Since her debut spring/summer 2018 collection, Natacha Ramsay-Levi has quietly gone about evolving the Chloé woman’s sweet sensibilities to give her feminine wardrobe a harder, sharper edge. Ramsay-Levi’s Chloé is all about undercutting the whimsy with cut-out glossed leather ankle boots and heavily buckled bags. It’s simultaneously bohemian, retro, French and carefree – in short, the woman everyone wants to be.
“What’s interesting about French femininity – although I don’t know if it’s that feminine – is the idea of contradiction: you take something and make it something else,” Ramsay-Levi told Vogue after her autumn/winter 2018 presentation. Her ability to harness this unattainable insouciance has earned her a keen following, particularly on e-tail giant Net-a-Porter.com, for which Ramsay-Levi has just designed a capsule collection.
There are Rylee boots and Tess bags – the accessories that have already garnered cult status under Ramsay-Levi – aplenty in the 27-piece edit to satisfy demand from the Net-a-porter.com customer. Chloé shoe sales on the e-tail platform have doubled since last year, half of which are driven by boots, and the Tess has become a bestseller globally, with the burgundy bag style a sell out.
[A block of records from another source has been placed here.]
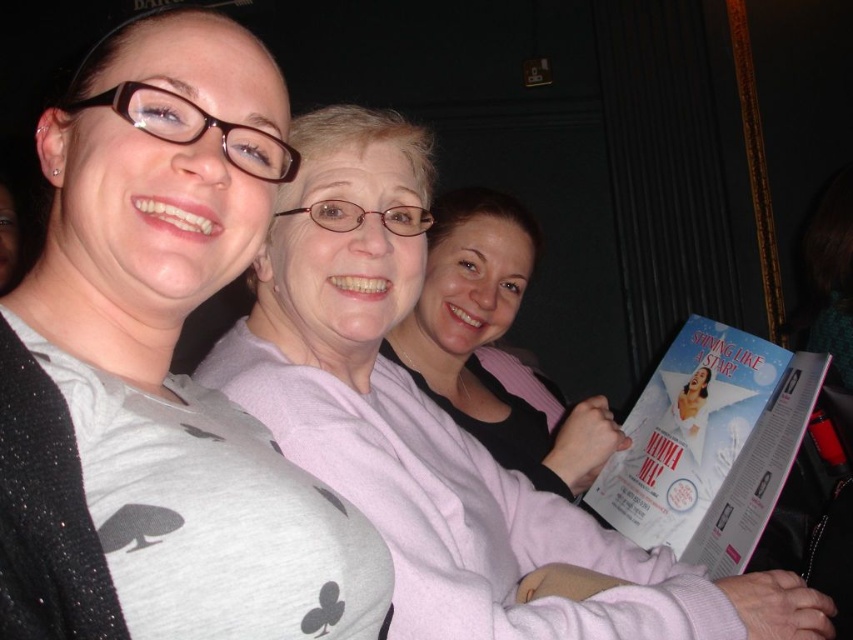
Question: Among these objects, which one is farthest from the camera?

Choices:
 (A) gray matte shirt at upper left
 (B) gray matte sweater at center
 (C) white glossy book at center

Answer: (C)

Question: Is white glossy book at center positioned behind pink fabric sweater at center?

Choices:
 (A) yes
 (B) no

Answer: (B)

Question: Which of the following is the farthest from the observer?

Choices:
 (A) (759, 403)
 (B) (180, 481)
 (C) (460, 390)

Answer: (C)

Question: Which object is the closest to the white glossy book at center?

Choices:
 (A) gray matte shirt at upper left
 (B) gray matte sweater at center

Answer: (B)

Question: Is gray matte shirt at upper left bigger than white glossy book at center?

Choices:
 (A) yes
 (B) no

Answer: (B)

Question: Does gray matte sweater at center have a lesser width compared to pink fabric sweater at center?

Choices:
 (A) no
 (B) yes

Answer: (A)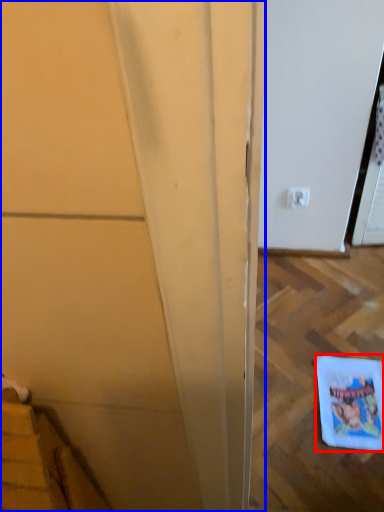
Question: Which object is further to the camera taking this photo, comic book (highlighted by a red box) or door (highlighted by a blue box)?

Choices:
 (A) comic book
 (B) door

Answer: (A)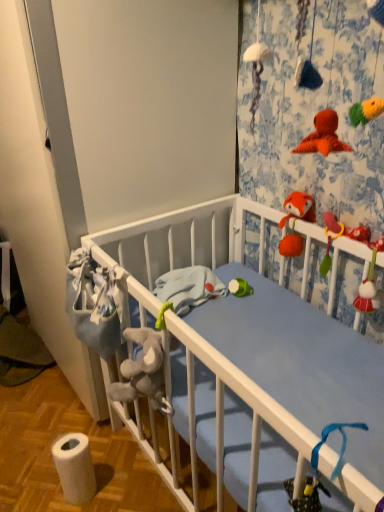
Question: From a real-world perspective, is white matte toilet paper at lower left beneath fluffy orange fox at upper right?

Choices:
 (A) no
 (B) yes

Answer: (B)

Question: From a real-world perspective, is white matte toilet paper at lower left on fluffy orange fox at upper right?

Choices:
 (A) no
 (B) yes

Answer: (A)

Question: Is white matte toilet paper at lower left looking in the opposite direction of fluffy orange fox at upper right?

Choices:
 (A) yes
 (B) no

Answer: (B)

Question: Is fluffy orange fox at upper right inside white matte toilet paper at lower left?

Choices:
 (A) no
 (B) yes

Answer: (A)

Question: Does white matte toilet paper at lower left have a larger size compared to fluffy orange fox at upper right?

Choices:
 (A) yes
 (B) no

Answer: (A)

Question: Is white matte toilet paper at lower left at the left side of fluffy orange fox at upper right?

Choices:
 (A) no
 (B) yes

Answer: (B)

Question: Is fluffy orange fox at upper right bigger than white matte toilet paper at lower left?

Choices:
 (A) no
 (B) yes

Answer: (A)

Question: Is fluffy orange fox at upper right completely or partially outside of white matte toilet paper at lower left?

Choices:
 (A) no
 (B) yes

Answer: (B)

Question: Is fluffy orange fox at upper right behind white matte toilet paper at lower left?

Choices:
 (A) no
 (B) yes

Answer: (B)

Question: Is fluffy orange fox at upper right facing towards white matte toilet paper at lower left?

Choices:
 (A) no
 (B) yes

Answer: (A)

Question: From the image's perspective, would you say fluffy orange fox at upper right is positioned over white matte toilet paper at lower left?

Choices:
 (A) no
 (B) yes

Answer: (B)

Question: Would you say fluffy orange fox at upper right is a long distance from white matte toilet paper at lower left?

Choices:
 (A) no
 (B) yes

Answer: (A)

Question: From a real-world perspective, is white matte toilet paper at lower left above or below fluffy orange fox at upper right?

Choices:
 (A) below
 (B) above

Answer: (A)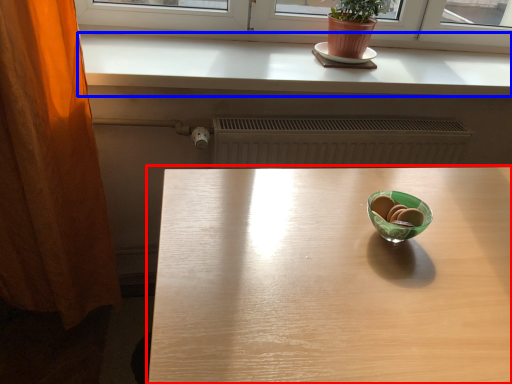
Question: Which object appears closest to the camera in this image, table (highlighted by a red box) or counter top (highlighted by a blue box)?

Choices:
 (A) table
 (B) counter top

Answer: (A)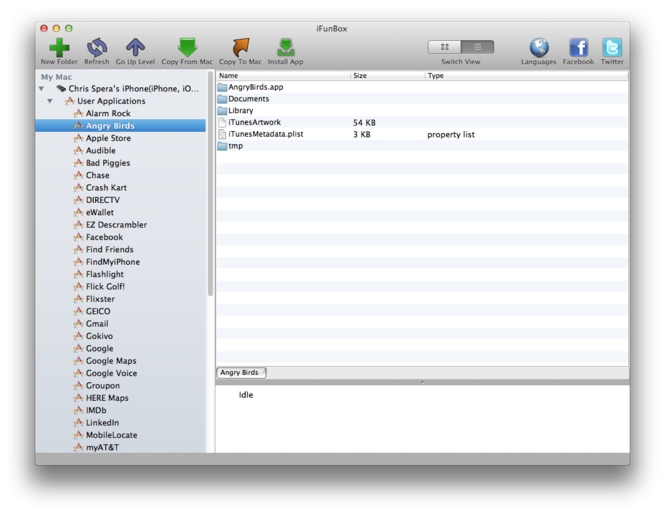
You are a GUI agent. You are given a task and a screenshot of the screen. Output one action in this format:
    pyautogui.click(x=<x>, y=<y>)
    Task: Click on the folders
    The width and height of the screenshot is (665, 514).
    Given the screenshot: What is the action you would take?
    pyautogui.click(x=221, y=88), pyautogui.click(x=221, y=100), pyautogui.click(x=221, y=109), pyautogui.click(x=221, y=146)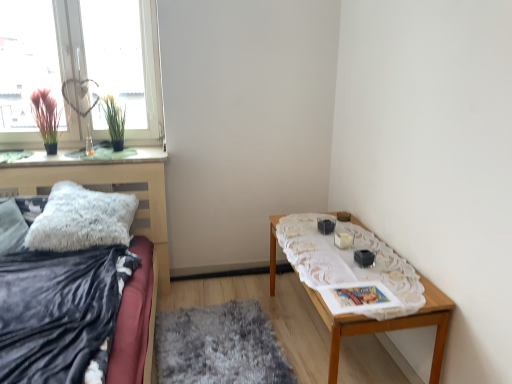
Question: Considering the positions of wooden table at right and green grass-like plant at upper left, positioned as the 1th plant in right-to-left order, in the image, is wooden table at right bigger or smaller than green grass-like plant at upper left, positioned as the 1th plant in right-to-left order,?

Choices:
 (A) small
 (B) big

Answer: (B)

Question: Considering the positions of point 445,306 and point 113,104, is point 445,306 closer or farther from the camera than point 113,104?

Choices:
 (A) closer
 (B) farther

Answer: (A)

Question: Considering the real-world distances, which object is closest to the white fluffy pillow at left?

Choices:
 (A) green grass-like plant at upper left, the 2th plant when ordered from left to right
 (B) velvet dark blue blanket at lower left, the first blanket viewed from the left
 (C) transparent glass window at upper left
 (D) wooden table at right
 (E) white lace tablecloth at right, the 1th blanket positioned from the right

Answer: (B)

Question: Estimate the real-world distances between objects in this image. Which object is closer to the green grass-like plant at upper left, the 2th plant when ordered from left to right?

Choices:
 (A) wooden table at right
 (B) silky pink plant at window, arranged as the first plant when viewed from the left
 (C) velvet dark blue blanket at lower left, the first blanket viewed from the left
 (D) white lace tablecloth at right, the 1th blanket positioned from the right
 (E) transparent glass window at upper left

Answer: (E)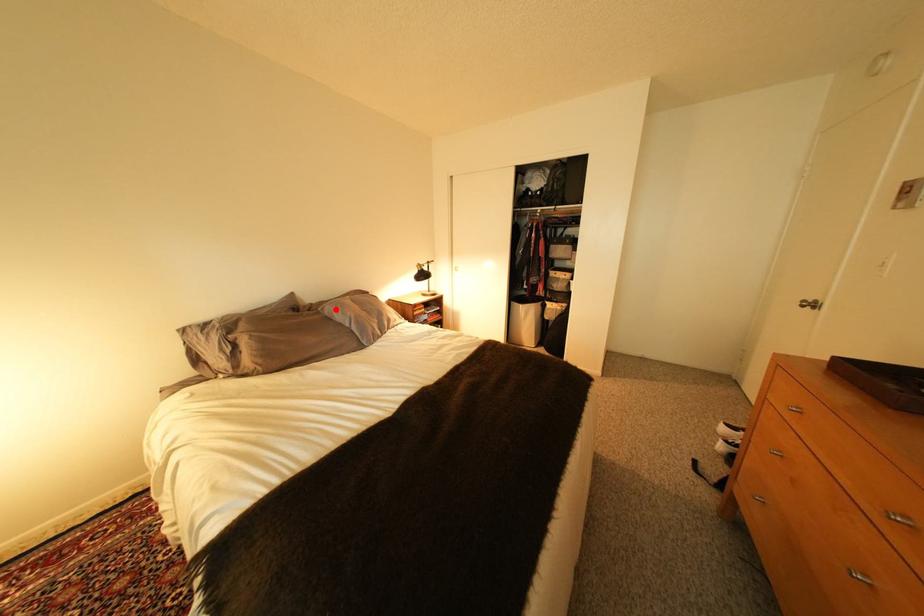
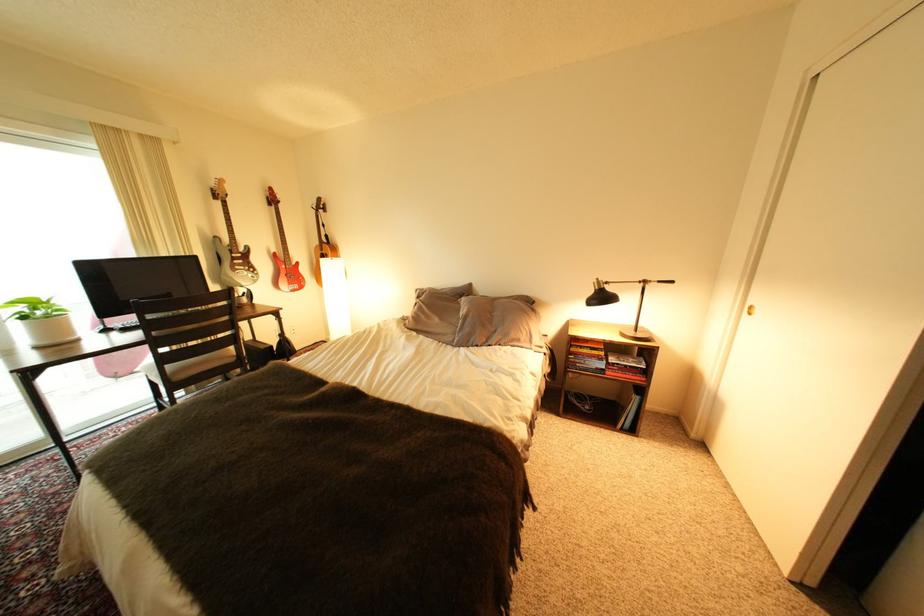
Where in the second image is the point corresponding to the highlighted location from the first image?

(473, 302)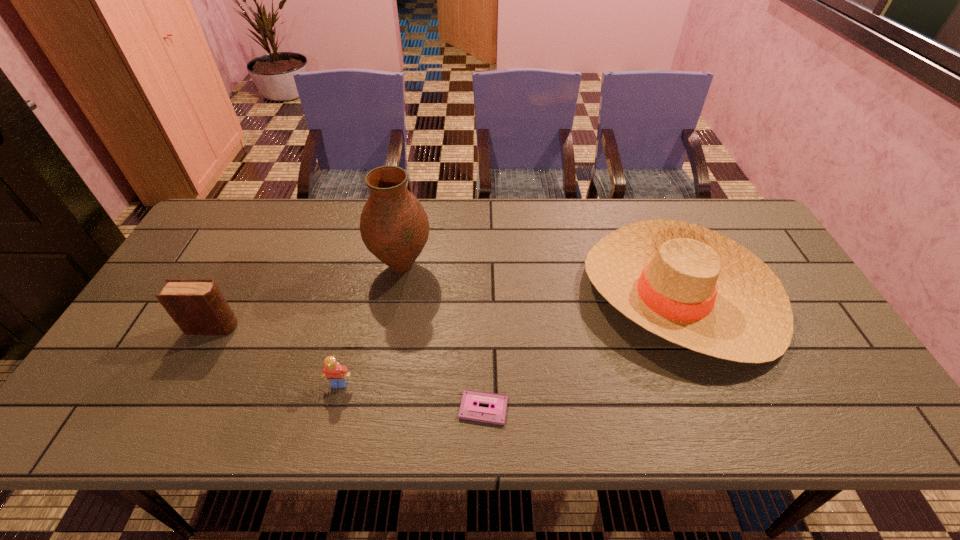
In order to click on free space that is in between the sunhat and the vase in this screenshot , I will do `click(540, 281)`.

Where is `free space between the fourth tallest object and the tallest object`? The width and height of the screenshot is (960, 540). free space between the fourth tallest object and the tallest object is located at coordinates (371, 325).

Identify the location of empty space that is in between the diary and the rightmost object. The height and width of the screenshot is (540, 960). (445, 311).

You are a GUI agent. You are given a task and a screenshot of the screen. Output one action in this format:
    pyautogui.click(x=<x>, y=<y>)
    Task: Click on the free space that is in between the vase and the second nearest object
    
    Given the screenshot: What is the action you would take?
    pyautogui.click(x=371, y=325)

Locate an element on the screen. object that ranks as the third closest to the shortest object is located at coordinates (394, 226).

At what (x,y) coordinates should I click in order to perform the action: click on object that is the fourth closest to the Lego. Please return your answer as a coordinate pair (x, y). Looking at the image, I should click on (692, 286).

The height and width of the screenshot is (540, 960). Find the location of `vacant area that satisfies the following two spatial constraints: 1. on the back side of the videotape; 2. on the spine side of the diary`. vacant area that satisfies the following two spatial constraints: 1. on the back side of the videotape; 2. on the spine side of the diary is located at coordinates (483, 327).

The height and width of the screenshot is (540, 960). Find the location of `vacant point that satisfies the following two spatial constraints: 1. on the front side of the sunhat; 2. on the spine side of the leftmost object`. vacant point that satisfies the following two spatial constraints: 1. on the front side of the sunhat; 2. on the spine side of the leftmost object is located at coordinates (691, 327).

Locate an element on the screen. This screenshot has height=540, width=960. free space that satisfies the following two spatial constraints: 1. on the front-facing side of the second shortest object; 2. on the right side of the videotape is located at coordinates (333, 408).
“The response has been extremely positive,” Net-a-porter.com global buying director Elizabeth von der Goltz tells Vogue. “The new direction that Natacha Ramsay-Levi has brought to the collections has felt modern and contemporary, which has resulted in a striking urban edge. I think Chloé used to be known for its occasion and vacation dressing, but now it’s speaking to the Chloé girl for all parts of her everyday life, in particular, dresses and separates, which is something that the brand does incredibly well.”
Net-a-porter.com’s brief to Ramsay-Levi was to focus on this “urban” path. “We vision Natacha as a unique, independent Parisian woman,” von der Goltz continues. “We wanted it to fully incorporate her fresh point of view on the brand, such as the great tailoring and key menswear fabrics. It’s what we like to call ‘city’.”